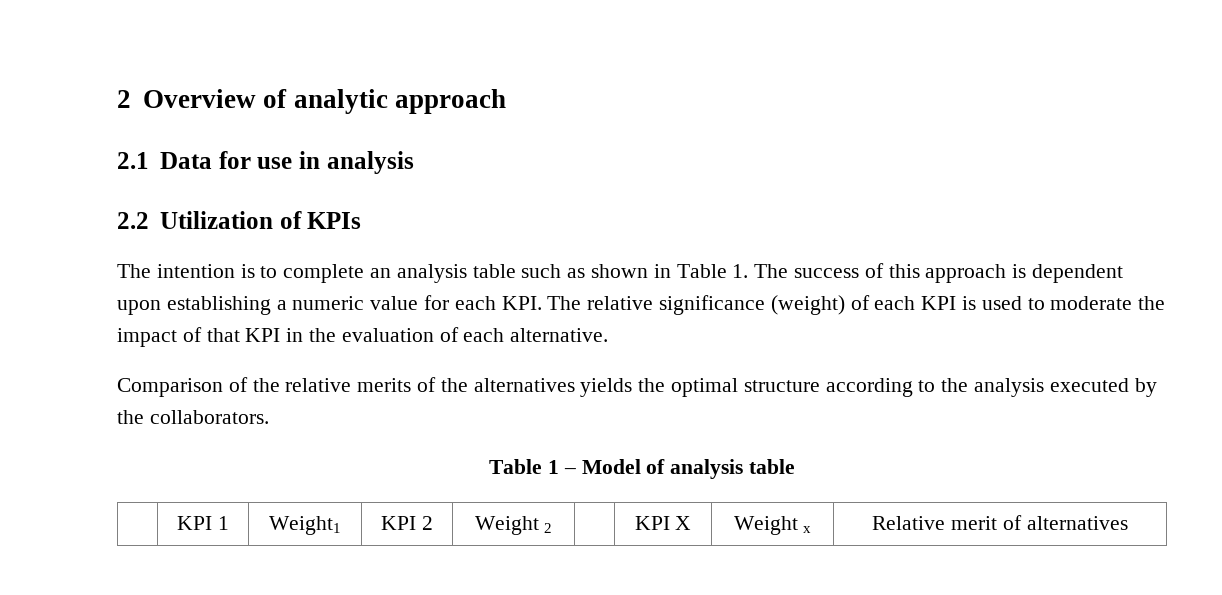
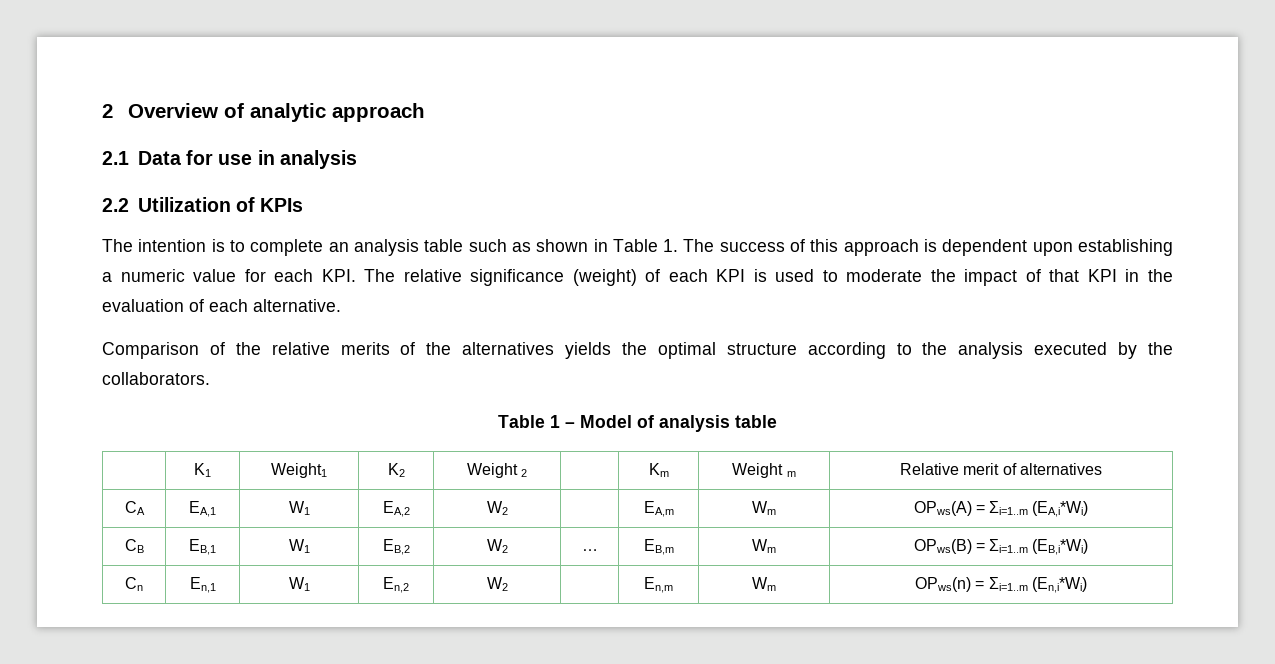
[177,516,229,530] KPI 1 -> [194,463,211,477] K1
[381,516,433,530] KPI 2 -> [387,463,405,477] K2
[634,516,692,530] [733,516,812,535] KPI X | Weight x -> [648,463,669,477] [732,463,796,478] Km | Weight m
(1128, 523) none -> [124,501,145,515] [189,501,216,517] [288,501,310,515] [382,501,410,517] [486,501,508,515] [643,501,674,517] [752,501,776,515] [913,501,1089,517] [124,539,144,553] [189,539,216,555] [288,539,310,553] [382,539,410,555] [486,539,508,553] [581,549,598,551] [643,539,674,555] [752,539,776,553] [913,539,1089,555] [125,577,143,591] [189,577,216,593] [288,577,310,591] [383,577,409,593] [486,577,508,591] [644,577,673,593] [752,577,776,591] [915,577,1087,593] // CA | EA,1 | W1 | EA,2 | W2 | | EA,m | Wm | OPws(A) = Σi=1..m (EA,i*Wi) // CB | EB,1 | W1 | EB,2 | W2 | … | EB,m | Wm | OPws(B) = Σi=1..m (EB,i*Wi) // Cn | En,1 | W1 | En,2 | W2 | | En,m | Wm | OPws(n) = Σi=1..m (En,i*Wi)

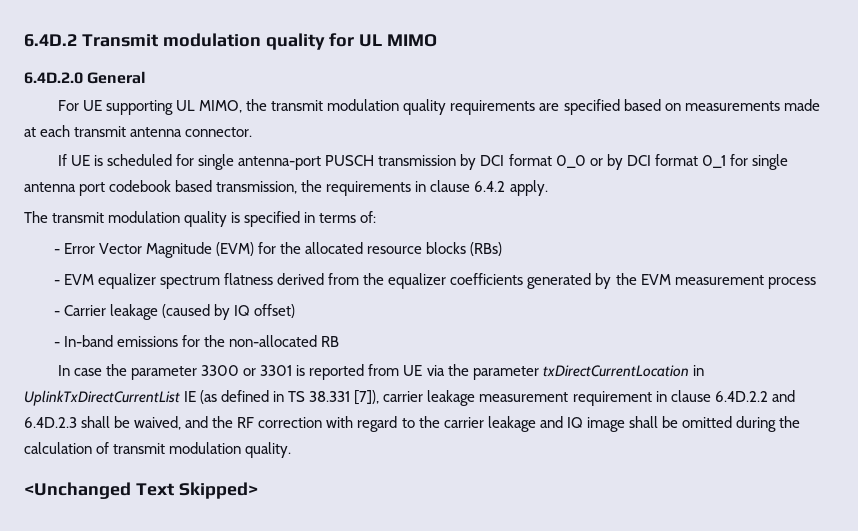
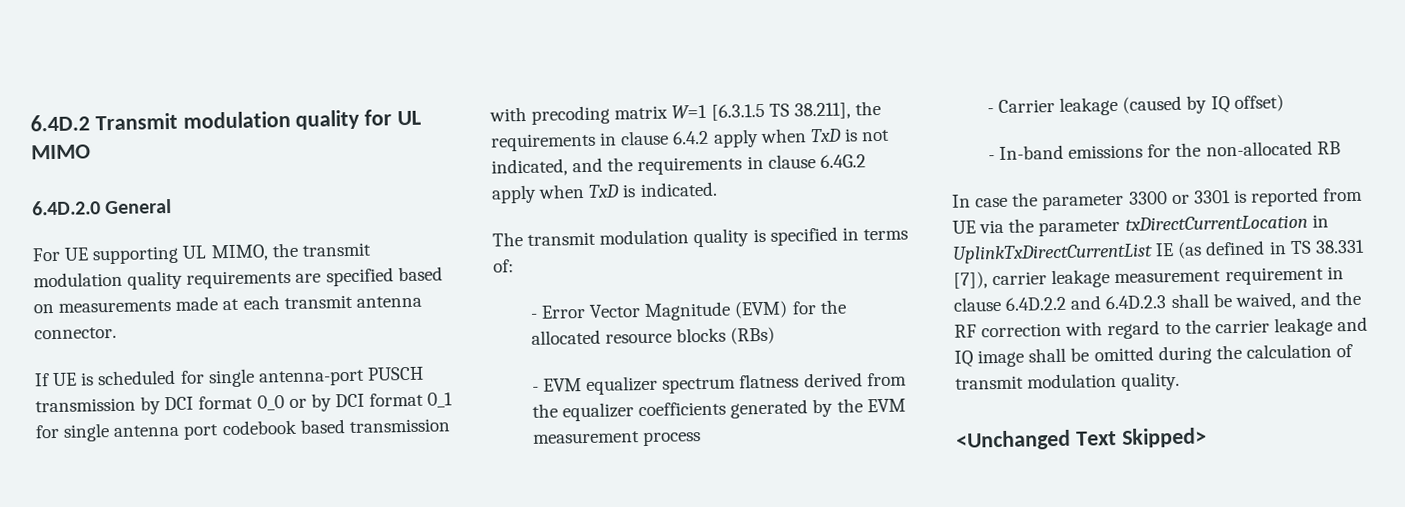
[216,181,298,194] transmission, -> [348,418,450,434] [489,102,851,125] transmission with precoding matrix W=1 [6.3.1.5 TS 38.211],
[509,180,548,196] apply. -> [712,128,891,148] [491,154,866,177] [491,181,718,204] apply when TxD is not indicated, and the requirements in clause 6.4G.2 apply when TxD is indicated.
--------------------------------------------------
**Activity**: The data above must be written out again without alteration, and the pictures in them must be excluded.

**Exercise solution**:
[177,516,229,530] KPI 1 -> [194,463,211,477] K1
[381,516,433,530] KPI 2 -> [387,463,405,477] K2
[634,516,692,530] [733,516,812,535] KPI X | Weight x -> [648,463,669,477] [732,463,796,478] Km | Weight m
(1128, 523) none -> [124,501,145,515] [189,501,216,517] [288,501,310,515] [382,501,410,517] [486,501,508,515] [643,501,674,517] [752,501,776,515] [913,501,1089,517] [124,539,144,553] [189,539,216,555] [288,539,310,553] [382,539,410,555] [486,539,508,553] [581,549,598,551] [643,539,674,555] [752,539,776,553] [913,539,1089,555] [125,577,143,591] [189,577,216,593] [288,577,310,591] [383,577,409,593] [486,577,508,591] [644,577,673,593] [752,577,776,591] [915,577,1087,593] // CA | EA,1 | W1 | EA,2 | W2 | | EA,m | Wm | OPws(A) = Σi=1..m (EA,i*Wi) // CB | EB,1 | W1 | EB,2 | W2 | … | EB,m | Wm | OPws(B) = Σi=1..m (EB,i*Wi) // Cn | En,1 | W1 | En,2 | W2 | | En,m | Wm | OPws(n) = Σi=1..m (En,i*Wi)

[216,181,298,194] transmission, -> [348,418,450,434] [489,102,851,125] transmission with precoding matrix W=1 [6.3.1.5 TS 38.211],
[509,180,548,196] apply. -> [712,128,891,148] [491,154,866,177] [491,181,718,204] apply when TxD is not indicated, and the requirements in clause 6.4G.2 apply when TxD is indicated.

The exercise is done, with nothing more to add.